An autistic teenager’s death in an NHS hospital was “potentially avoidable”, according to an independent review.
Oliver McGowan died at Southmead Hospital in Bristol in November 2016 after being given anti-psychotic medication.
The 18-year-old was being treated for a seizure when he was prescribed Olanzapine – his parents claim it was given against their wishes.
Referring to the review’s conclusion, his father, Tom McGowan, said: “It’s almost a bittersweet feeling.
“To see it in black and white now on paper is a relief, but all it is is confirming what we already knew.
“The bottom line is Oliver’s gone, and really the nucleus of our family has been taken away. That scar will never heal.”
Oliver’s parents claim hospital staff had letters from his doctors saying he was not mentally ill and was particularly sensitive to anti-psychotic medication.
After he was given the drug, his temperature rose and he developed symptoms of Neuroleptic Malignant Syndrome (NMS), causing his brain to swell.
He died in intensive care.
“To watch your child die the most unpeaceful of deaths was horrific”, Oliver’s mother Paula McGowan told Sky News.
“And do you know what’s worse? Is that it could have been prevented. It should never have happened. 18-year-old teenage boys fit and healthy don’t walk into a hospital and come out in a box.”
In 2018, an inquest ruled the drug was a “significant factor” in Oliver’s death but that it had been properly prescribed.
NHS England announced a learning disability mortality review (LeDeR) into his death last year.

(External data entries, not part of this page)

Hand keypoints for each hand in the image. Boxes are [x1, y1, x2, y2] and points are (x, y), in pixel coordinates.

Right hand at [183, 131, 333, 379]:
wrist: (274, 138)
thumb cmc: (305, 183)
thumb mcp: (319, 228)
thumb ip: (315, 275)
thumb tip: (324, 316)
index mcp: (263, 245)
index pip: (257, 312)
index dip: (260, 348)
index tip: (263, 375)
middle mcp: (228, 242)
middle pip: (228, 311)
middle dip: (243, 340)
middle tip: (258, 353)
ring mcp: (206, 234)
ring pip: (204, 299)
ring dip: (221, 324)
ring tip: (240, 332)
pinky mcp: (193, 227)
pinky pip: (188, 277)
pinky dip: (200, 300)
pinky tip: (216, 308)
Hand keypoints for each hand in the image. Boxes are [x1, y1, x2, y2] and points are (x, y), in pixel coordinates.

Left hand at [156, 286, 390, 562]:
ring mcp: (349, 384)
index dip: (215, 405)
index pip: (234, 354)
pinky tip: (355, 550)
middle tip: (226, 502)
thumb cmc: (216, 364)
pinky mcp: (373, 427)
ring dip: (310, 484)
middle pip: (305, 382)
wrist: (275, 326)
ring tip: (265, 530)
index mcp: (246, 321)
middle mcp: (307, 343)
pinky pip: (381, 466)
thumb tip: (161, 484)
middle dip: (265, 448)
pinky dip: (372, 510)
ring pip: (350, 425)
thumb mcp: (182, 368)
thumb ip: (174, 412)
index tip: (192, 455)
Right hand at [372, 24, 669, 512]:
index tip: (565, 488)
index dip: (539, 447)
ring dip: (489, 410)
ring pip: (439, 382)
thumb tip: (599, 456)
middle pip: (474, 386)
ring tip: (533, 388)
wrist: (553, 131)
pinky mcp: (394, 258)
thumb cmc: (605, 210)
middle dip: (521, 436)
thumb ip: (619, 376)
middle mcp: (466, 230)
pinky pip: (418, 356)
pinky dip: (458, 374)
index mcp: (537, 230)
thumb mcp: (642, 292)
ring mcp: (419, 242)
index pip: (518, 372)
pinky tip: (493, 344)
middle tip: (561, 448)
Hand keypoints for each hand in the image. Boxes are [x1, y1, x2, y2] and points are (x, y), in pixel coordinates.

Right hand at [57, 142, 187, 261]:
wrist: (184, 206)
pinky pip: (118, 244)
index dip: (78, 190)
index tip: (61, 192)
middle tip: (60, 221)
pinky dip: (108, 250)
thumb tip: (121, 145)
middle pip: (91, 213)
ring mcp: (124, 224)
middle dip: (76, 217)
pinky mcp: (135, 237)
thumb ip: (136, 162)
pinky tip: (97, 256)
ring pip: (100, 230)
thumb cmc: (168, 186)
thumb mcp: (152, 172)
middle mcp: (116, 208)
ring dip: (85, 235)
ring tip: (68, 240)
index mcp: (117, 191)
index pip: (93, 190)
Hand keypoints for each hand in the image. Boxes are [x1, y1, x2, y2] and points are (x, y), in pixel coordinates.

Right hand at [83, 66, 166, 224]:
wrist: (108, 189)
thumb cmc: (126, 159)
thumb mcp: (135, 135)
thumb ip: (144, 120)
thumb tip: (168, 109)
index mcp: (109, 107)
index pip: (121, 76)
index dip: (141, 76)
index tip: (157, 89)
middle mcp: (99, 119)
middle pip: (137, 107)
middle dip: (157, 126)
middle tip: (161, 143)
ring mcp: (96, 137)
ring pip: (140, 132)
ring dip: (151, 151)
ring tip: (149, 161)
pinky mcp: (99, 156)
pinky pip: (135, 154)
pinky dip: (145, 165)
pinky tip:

Oliver’s parents claim the finding that his death was “potentially avoidable” was removed from an earlier report.
Ms McGowan said: “When you do these reviews you have to look through all the hospital notes. What you’re reading is the process of your child’s abuse and his death. You read that over and over again. It’s just horrendous.”
Bristol, North Somerset and South Gloucestershire Care Commissioning Group said in a statement: “It remains a deep source of regret to us that the McGowan family’s experience of LeDeR was so poor.
“In the three years since Oliver’s review was completed we have significantly improved our processes and will continue to do so on an ongoing basis.
“Families are now central to LeDeR from the outset of each review. We have established a service user forum to ensure that the voices of people with learning disability and autism sit at the heart of our process.”
Avon and Somerset Police launched a criminal inquiry into the circumstances surrounding Oliver’s death earlier this year.
His parents are now pushing for another inquest, in the hope that it will help prevent other people with a learning disability from suffering the same fate as their son.
Mr McGowan said: “We haven’t even really had a chance to grieve as a family and we are approaching the four year anniversary.
“That’s the sad reality of this. We are trying to get lessons identified and hopefully then learnt. But why do we have to work so hard?”